# Text:
════

Social networking sites can sink cases, and attorneys MUST warn clients of the risk.
Consider the numbers:
- Facebook has 120 million members.
- MySpace, 70.5 million.
- Twitter, 7 million.
- LinkedIn, 8.4 million members.
With membership numbers like those above, and more online communities emerging, the Internet is about making connections, not keeping life confidential.
Personal injury attorneys need to ask clients if they participate in social networking, and caution them about the exposure it may give to their private lives and personal information. Your clients need to understand that information posted online is NOT PRIVATE.
Many people do not realize that if you have a Facebook account, the default privacy settings allow people who live in your region to see your page, EVEN IF THEY ARE NOT YOUR FRIENDS.
What does this have to do with personal injury law? It is SOP to alert plaintiffs to the possibility that they may be surreptitiously video-taped outside their homes. Have your clients considered if they want EVERYTHING they post online to be viewable by the insurance company’s legal team? OF COURSE NOT!
Plaintiffs in personal injury actions need to know that not only may their public profiles be viewed on such sites, but even private, restricted sites areas could be accessed.
Tell clients to think before they post, or Tweet or update …
An excellent article by Robert S. Kelner and Gail S. Kelner, “Trial Practice Social Networking Sites and Personal Injury Litigation” examines recent decisions about “intrusive adversaries” online. Some of the highpoints of that article are below:
By assuming other personas online, some insurance investigators have made connections with plaintiffs with the sole purpose of gaining access to private information and undermining their case. The Philadelphia Bar Association Guidance Committee called such subterfuge “inherently deceitful” and “unethical.” It is not the same as being monitored outside one’s home – as in the now seemingly quaint practice of video surveillance. Investigators may observe and record in public, but not by trying to pass themselves off as other people.

════

# Entries supplied:

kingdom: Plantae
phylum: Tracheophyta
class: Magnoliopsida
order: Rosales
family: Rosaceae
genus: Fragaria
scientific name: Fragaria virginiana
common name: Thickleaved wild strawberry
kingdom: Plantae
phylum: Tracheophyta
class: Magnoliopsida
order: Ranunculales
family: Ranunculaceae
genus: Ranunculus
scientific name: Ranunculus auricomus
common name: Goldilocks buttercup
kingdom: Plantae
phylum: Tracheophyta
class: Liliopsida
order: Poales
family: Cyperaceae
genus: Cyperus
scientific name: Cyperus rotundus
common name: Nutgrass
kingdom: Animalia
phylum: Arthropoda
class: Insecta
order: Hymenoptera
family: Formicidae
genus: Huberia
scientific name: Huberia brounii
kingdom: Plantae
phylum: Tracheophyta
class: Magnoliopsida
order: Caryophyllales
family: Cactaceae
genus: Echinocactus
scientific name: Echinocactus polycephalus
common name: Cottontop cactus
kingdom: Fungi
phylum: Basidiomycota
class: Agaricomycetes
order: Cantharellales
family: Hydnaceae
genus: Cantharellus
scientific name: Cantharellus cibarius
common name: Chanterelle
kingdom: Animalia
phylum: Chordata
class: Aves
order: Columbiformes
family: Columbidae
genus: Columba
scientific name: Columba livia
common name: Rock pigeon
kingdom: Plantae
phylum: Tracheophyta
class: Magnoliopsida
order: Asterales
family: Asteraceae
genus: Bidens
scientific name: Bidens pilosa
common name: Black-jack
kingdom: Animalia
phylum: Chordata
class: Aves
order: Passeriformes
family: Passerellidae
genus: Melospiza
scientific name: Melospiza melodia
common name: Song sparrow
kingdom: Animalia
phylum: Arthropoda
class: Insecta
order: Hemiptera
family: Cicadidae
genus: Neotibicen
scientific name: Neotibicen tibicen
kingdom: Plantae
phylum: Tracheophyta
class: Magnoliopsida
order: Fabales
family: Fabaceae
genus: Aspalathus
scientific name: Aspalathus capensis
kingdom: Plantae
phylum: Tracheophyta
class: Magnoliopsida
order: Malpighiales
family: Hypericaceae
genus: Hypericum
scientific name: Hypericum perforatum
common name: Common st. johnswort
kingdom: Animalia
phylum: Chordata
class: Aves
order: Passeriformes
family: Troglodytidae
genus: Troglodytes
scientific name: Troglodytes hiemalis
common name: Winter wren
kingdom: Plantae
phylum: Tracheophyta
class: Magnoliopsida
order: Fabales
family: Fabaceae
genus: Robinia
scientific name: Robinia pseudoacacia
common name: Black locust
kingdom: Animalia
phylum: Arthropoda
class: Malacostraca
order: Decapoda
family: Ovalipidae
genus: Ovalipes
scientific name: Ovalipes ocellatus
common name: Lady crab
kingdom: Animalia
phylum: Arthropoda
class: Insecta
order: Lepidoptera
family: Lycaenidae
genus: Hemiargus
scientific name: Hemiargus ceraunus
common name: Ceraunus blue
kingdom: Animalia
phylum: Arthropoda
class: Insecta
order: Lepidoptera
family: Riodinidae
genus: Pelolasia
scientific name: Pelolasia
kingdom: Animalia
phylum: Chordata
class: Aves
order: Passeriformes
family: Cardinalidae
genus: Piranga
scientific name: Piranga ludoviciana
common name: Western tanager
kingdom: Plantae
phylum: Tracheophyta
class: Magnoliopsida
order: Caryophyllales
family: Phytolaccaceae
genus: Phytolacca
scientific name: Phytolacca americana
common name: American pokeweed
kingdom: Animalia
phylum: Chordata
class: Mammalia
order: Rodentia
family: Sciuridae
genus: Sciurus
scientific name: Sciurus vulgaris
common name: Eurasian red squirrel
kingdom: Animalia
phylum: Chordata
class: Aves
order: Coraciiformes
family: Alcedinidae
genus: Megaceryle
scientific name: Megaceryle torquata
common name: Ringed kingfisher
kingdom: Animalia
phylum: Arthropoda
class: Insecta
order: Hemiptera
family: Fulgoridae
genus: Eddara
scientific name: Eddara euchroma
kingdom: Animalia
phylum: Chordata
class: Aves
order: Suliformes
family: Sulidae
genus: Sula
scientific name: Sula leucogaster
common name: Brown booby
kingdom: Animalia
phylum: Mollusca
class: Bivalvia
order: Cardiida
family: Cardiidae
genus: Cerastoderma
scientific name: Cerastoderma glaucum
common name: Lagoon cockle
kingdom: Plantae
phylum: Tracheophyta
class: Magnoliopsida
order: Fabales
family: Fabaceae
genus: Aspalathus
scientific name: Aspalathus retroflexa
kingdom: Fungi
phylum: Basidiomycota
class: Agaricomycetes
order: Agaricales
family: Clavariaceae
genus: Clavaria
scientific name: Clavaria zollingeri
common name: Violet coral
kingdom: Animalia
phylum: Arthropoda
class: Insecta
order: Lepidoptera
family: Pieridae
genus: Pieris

════

# Goals:
#1 Please reproduce, word for word, the part of the piece on social networking and injury cases that opens with the words containing "Tell clients to" and closes with "as other people.".
#2 Write the next few sentences of the piece on social networking and injury cases, picking up after its last sentence.
The items are separate from the piece on social networking and injury cases.

# Replies:
#1
Tell clients to think before they post, or Tweet or update …
An excellent article by Robert S. Kelner and Gail S. Kelner, “Trial Practice Social Networking Sites and Personal Injury Litigation” examines recent decisions about “intrusive adversaries” online. Some of the highpoints of that article are below:
By assuming other personas online, some insurance investigators have made connections with plaintiffs with the sole purpose of gaining access to private information and undermining their case. The Philadelphia Bar Association Guidance Committee called such subterfuge “inherently deceitful” and “unethical.” It is not the same as being monitored outside one’s home – as in the now seemingly quaint practice of video surveillance. Investigators may observe and record in public, but not by trying to pass themselves off as other people.

#2
Legal Challenges to Cyber-Snooping…..
More and more, however, courts are being called upon to determine the access defendants’ legal representatives may have to plaintiffs’ personal information on social networking sites. Some judges have deemed it improper for plaintiffs to be contacted, even openly, in attempts to gain access to their private sites, “Such a request raises tension, familiar in personal injury lawsuits, between plaintiff’s desire to retain some measure of privacy over his personal affairs and defendant’s claim that it is entitled to prove for relevant discovery,” as Kelner and Kelner write.
Although adversaries may not be able to pose as “friends,” there are other means to access information online, and the legal issues become more complex as additional parties become involved.
Defendents’ legal counsel can try to:
- Contact the company that created or hosts the social networking site to try and access plaintiffs’ details directly.
- Ask for access to stored communications on the computers of plaintiffs’ connections, i.e. they may seek to obtain copies of e-mails sent to other people.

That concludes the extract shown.